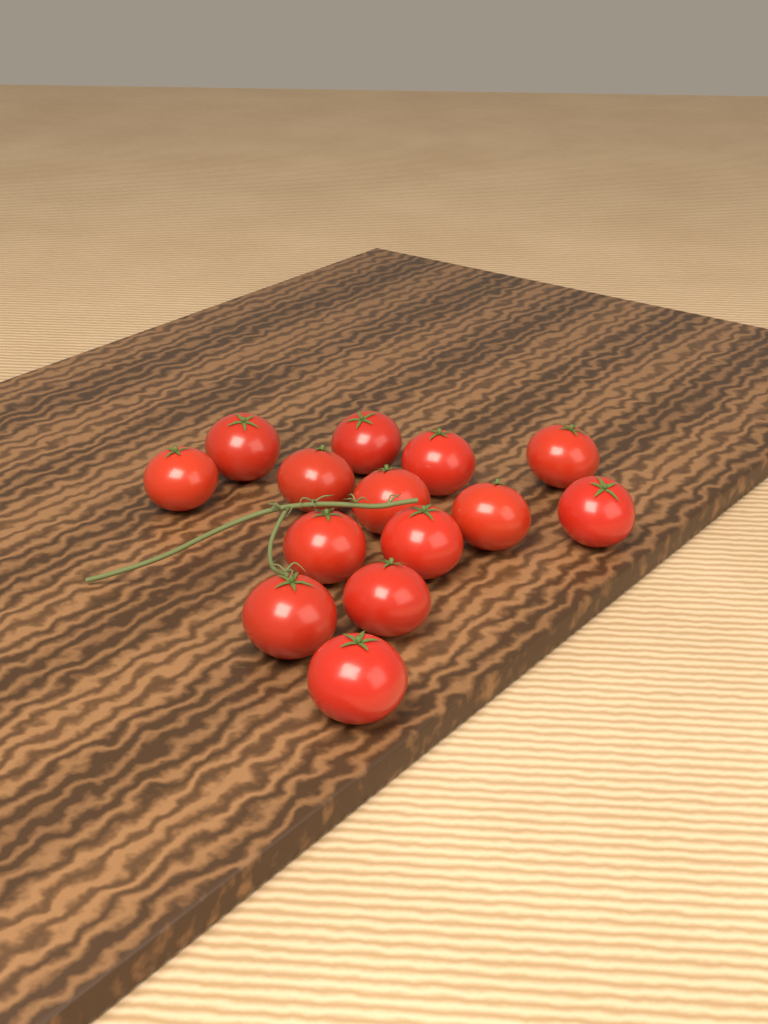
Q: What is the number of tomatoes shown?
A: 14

····················

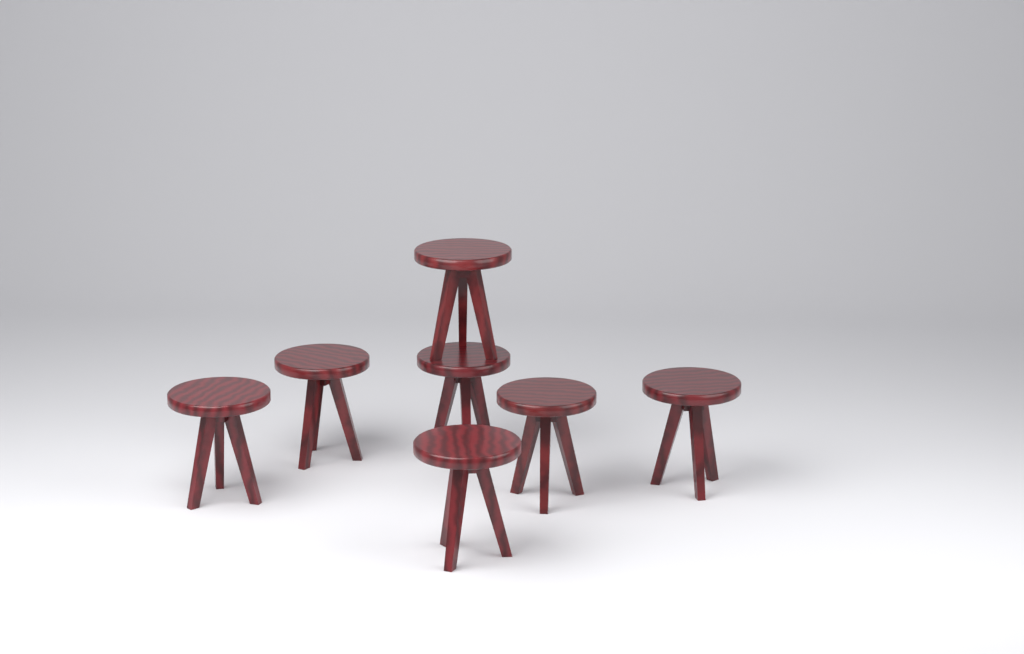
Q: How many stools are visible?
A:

····················

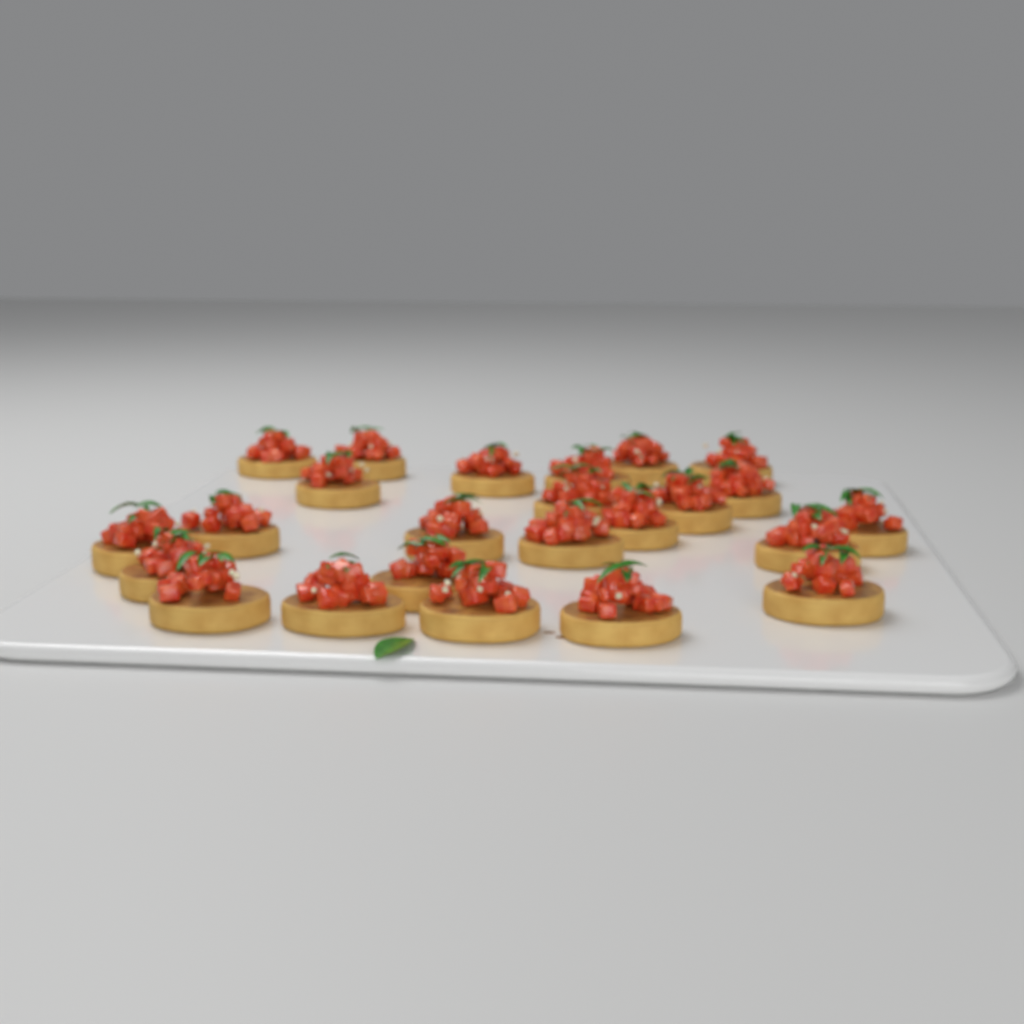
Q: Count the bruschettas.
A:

····················

(What you will do)
Pull out every line of the listing above that contains the word "shown".

(Problem solution)
Q: What is the number of tomatoes shown?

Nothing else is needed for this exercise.